My Lords, as we have heard, food security is a global issue as well as a national and local one. The Covid crisis has exposed the fragility of global supply chains and the importance of investing in resilient supply chains to help meet future global shocks. At the local level, councils have been working hard supporting vulnerable people to access food throughout the pandemic, and we have heard a lot about supermarkets but should not overlook the essential role of local shops, providing an estimated 600,000 deliveries per week in their communities.

Food insecurity has become a way of life for far too many of our fellow citizens. The Food Foundation estimates that 8 million adults have experienced food insecurity since the start of lockdown, 5 million people in the UK households with children were experiencing food insecurity after just one month, and more than 200,000 children have had to skip meals. Prior to the pandemic, a significant minority of households were struggling to access healthy food and were relying on food banks and other community-based food projects. The Trussell Trust estimates an 80% increase in the number of people supported by emergency food parcels in its network compared with last year. Food banks have had to make changes to the way in which they work to stay open and stay safe while coping with a large increase in demand. I spoke yesterday to a local vicar who had witnessed a fourfold increase in food parcels at her food bank, but where volunteers had been queueing in supermarkets because they have been unable to make bulk purchases of essential items online. Surely supermarkets could make special arrangements for food banks, as for other vulnerable groups.
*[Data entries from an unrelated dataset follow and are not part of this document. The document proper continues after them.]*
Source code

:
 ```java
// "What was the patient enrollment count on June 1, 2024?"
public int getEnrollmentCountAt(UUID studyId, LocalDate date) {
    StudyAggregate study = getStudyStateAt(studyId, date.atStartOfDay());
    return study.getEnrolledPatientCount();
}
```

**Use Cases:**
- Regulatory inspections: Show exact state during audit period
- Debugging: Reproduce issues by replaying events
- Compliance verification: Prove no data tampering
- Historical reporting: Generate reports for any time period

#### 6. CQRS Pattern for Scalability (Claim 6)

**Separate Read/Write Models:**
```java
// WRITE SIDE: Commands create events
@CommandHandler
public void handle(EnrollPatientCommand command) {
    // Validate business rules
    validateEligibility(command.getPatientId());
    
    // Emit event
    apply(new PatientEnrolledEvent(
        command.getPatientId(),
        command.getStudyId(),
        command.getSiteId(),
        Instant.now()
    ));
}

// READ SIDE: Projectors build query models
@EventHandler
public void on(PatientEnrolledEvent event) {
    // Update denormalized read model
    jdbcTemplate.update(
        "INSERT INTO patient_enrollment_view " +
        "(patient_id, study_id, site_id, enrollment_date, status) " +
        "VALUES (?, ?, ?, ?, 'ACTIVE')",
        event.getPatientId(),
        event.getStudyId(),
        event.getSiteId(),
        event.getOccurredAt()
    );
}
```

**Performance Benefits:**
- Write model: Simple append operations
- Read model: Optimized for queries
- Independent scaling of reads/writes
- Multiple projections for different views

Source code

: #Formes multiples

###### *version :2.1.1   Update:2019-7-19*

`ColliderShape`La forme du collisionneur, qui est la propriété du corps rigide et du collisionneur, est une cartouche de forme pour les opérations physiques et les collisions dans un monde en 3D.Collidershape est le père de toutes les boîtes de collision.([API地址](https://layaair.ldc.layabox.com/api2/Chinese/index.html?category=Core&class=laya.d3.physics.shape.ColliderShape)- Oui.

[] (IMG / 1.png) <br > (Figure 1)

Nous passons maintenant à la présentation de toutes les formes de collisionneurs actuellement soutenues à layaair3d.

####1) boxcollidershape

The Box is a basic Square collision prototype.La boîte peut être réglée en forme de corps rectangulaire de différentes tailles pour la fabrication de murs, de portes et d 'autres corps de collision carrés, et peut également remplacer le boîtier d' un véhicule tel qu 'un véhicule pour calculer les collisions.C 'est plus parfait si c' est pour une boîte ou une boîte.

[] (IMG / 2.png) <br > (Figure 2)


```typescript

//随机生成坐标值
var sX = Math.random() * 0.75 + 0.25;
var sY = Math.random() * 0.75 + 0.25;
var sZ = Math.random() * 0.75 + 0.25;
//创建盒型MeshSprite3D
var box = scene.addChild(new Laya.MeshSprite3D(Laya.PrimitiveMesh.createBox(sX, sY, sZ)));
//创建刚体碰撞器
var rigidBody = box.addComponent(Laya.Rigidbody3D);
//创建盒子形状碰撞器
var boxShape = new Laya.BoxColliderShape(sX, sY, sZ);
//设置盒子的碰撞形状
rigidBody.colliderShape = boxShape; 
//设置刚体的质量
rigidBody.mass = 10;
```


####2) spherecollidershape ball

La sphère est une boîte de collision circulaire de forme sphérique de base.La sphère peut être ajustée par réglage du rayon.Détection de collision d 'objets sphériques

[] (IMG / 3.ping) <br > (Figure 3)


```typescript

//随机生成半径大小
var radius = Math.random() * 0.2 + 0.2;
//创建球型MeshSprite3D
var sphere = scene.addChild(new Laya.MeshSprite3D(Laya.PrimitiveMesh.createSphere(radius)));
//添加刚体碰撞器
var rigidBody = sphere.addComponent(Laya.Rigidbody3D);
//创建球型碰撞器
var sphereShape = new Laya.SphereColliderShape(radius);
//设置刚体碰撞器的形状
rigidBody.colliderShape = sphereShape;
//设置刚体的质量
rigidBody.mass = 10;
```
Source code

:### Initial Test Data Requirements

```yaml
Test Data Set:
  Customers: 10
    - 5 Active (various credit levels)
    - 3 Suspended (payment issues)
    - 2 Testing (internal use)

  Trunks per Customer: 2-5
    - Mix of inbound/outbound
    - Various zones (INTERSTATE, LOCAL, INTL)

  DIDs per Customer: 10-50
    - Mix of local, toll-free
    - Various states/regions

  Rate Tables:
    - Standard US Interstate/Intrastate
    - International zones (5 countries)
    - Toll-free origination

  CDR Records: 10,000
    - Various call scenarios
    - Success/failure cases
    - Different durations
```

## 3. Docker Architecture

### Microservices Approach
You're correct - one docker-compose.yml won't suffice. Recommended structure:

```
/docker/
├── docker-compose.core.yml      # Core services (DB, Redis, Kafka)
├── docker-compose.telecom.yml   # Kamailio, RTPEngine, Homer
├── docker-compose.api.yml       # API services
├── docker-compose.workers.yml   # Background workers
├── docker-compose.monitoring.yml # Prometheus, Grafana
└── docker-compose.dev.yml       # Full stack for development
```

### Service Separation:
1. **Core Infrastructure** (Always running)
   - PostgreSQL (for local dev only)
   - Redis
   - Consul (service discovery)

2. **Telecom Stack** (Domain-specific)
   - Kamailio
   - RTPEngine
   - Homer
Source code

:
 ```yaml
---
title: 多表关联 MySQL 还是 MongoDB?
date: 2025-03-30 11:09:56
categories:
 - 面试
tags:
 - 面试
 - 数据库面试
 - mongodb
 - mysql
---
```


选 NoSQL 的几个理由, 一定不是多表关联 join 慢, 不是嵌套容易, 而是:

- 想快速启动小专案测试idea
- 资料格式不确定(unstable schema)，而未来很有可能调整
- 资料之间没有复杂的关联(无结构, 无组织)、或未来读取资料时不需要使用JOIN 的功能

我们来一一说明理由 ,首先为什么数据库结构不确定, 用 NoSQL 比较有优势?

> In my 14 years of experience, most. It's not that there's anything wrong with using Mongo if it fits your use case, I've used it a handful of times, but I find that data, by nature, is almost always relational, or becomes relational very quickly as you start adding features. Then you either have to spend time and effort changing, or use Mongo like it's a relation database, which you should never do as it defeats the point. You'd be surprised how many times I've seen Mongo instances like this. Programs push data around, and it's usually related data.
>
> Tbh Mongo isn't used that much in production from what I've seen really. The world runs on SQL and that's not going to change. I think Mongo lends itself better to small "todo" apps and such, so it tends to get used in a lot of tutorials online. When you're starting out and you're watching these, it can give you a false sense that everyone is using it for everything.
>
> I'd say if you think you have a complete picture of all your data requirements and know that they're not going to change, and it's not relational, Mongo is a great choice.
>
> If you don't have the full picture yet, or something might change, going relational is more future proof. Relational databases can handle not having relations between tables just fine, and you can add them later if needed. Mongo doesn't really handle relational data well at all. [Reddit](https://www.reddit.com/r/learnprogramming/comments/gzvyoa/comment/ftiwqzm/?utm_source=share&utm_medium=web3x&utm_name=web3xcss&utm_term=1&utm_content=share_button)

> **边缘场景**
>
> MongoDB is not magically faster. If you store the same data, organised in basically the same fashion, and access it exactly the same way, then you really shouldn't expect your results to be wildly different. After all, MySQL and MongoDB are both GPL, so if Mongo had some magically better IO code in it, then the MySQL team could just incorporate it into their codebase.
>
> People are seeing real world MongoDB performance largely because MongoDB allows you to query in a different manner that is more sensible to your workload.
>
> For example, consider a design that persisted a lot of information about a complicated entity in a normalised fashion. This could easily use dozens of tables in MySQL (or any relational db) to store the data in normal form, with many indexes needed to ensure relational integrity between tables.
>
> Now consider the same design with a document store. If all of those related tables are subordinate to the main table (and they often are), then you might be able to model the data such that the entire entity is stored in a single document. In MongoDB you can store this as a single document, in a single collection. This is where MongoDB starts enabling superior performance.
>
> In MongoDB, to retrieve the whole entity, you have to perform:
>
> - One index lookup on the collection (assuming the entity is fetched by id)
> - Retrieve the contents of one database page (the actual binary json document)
These food banks are doing an excellent job, but surely our aim should be that no one needs to rely on one. Anti-poverty charities have been calling for a time-limited coronavirus emergency income support scheme to prevent people from falling into serious financial hardship. Building on the welcome increase in the universal credit standard allowance, that could include temporary measures to lift the benefit cap, including the two-child limit, suspending the five-week waiting period for the first payment, and repayment of advances. I join the noble Lord, Lord Krebs, in asking the Minister what steps the Government are taking to ensure that people most in need are supported to put food on the table during this crisis.